Additionally, consumers are configured with isolation.level="read_committed" and producers are configured with retries=Integer.MAX_VALUE , enable.idempotence=true , and max.in.flight.requests.per.connection=1 per default.

The Kafka Streams EoS KIP design document provides a more complete explanation.

Stream thread’s embedded consumer should set the isolation.level config to read_committed to make sure that any consumed messages are from committed transactions. Note that the consuming partitions may be produced by multiple producers, and these producers may either use transactional messaging (for example, if they are Streams’ embedded producers) or not at all. So the fetching partitions may have both transactional and non-transactional messages, and by setting isolation.level config to read_committed consumers will still consume non-transactional messages.

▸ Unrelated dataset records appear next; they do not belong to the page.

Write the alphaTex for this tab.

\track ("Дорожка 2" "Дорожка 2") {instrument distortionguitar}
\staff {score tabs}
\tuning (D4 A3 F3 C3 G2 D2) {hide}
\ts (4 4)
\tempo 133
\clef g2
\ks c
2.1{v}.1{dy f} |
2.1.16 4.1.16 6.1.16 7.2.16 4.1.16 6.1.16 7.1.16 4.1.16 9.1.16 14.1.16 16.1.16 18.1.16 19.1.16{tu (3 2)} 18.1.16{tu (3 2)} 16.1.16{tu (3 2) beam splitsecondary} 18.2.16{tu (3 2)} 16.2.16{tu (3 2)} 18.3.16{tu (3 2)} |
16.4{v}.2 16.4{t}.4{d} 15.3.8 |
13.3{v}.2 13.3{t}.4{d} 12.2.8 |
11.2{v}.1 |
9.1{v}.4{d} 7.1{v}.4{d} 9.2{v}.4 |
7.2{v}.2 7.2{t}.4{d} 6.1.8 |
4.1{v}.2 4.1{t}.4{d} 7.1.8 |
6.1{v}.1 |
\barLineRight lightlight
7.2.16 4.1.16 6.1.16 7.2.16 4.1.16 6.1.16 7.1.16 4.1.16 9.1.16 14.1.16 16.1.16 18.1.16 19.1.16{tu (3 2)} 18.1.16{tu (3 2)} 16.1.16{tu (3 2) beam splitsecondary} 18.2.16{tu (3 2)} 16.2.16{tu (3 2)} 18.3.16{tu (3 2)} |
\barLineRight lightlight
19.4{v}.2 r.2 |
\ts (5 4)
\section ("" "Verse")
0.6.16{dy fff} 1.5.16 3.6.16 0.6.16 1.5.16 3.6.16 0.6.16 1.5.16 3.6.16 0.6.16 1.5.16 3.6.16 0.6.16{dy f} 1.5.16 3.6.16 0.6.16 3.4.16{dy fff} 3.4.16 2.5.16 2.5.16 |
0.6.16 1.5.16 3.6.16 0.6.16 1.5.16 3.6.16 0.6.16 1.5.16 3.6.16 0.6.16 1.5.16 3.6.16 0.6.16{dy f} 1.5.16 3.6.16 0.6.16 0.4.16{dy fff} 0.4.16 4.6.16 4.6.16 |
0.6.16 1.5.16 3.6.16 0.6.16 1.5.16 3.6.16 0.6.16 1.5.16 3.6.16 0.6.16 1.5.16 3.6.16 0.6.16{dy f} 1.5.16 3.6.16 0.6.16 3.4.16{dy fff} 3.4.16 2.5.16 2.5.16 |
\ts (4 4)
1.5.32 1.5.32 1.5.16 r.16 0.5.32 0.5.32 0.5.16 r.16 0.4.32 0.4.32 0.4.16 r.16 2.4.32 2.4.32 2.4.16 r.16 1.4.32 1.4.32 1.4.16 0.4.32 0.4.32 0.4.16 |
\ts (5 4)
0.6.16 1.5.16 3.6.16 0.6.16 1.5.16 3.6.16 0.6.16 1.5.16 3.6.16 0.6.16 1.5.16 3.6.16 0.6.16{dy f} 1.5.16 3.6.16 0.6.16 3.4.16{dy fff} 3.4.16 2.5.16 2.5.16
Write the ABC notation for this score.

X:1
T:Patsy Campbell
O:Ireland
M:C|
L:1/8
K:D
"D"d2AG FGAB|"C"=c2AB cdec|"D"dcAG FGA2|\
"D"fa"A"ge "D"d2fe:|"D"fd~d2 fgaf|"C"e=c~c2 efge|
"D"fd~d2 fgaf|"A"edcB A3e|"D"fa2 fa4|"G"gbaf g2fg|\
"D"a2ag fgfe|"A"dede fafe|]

I have to admit that the comment is unclear, especially the following part

by setting isolation.level config to read_committed consumers will still consume non-transactional messages

In other words, messages produced by producers that are not part of a transaction can be consumed when read_committed is used because those messages are immutable and there’s no risk of them being “rolled back” as part of an aborted transaction.

Hope that helps!


(Sean Glover) #3

More details about read_committed from the Exactly-once Semantics KIP design doc: https://docs.google.com/document/d/11Jqy_GjUGtdXJK94XGsEIK7CP1SnQGdp2eF0wSw9ra8/edit#bookmark=id.nogouvgyxtup


(Laymain) #4

Thanks for you answer.

That’s what I was missing! So, we can say that messages in a topic have 3 potential “status”:

  • uncommitted
  • committed
  • non-transactional

I think I have an issue with my producers that feed my input topic, they’re not using transactions
but I can’t consume the produced messages using a TransactionalSource (no problem using
a CommittableSource).

Is there any way to see the “status” of messages in a topic?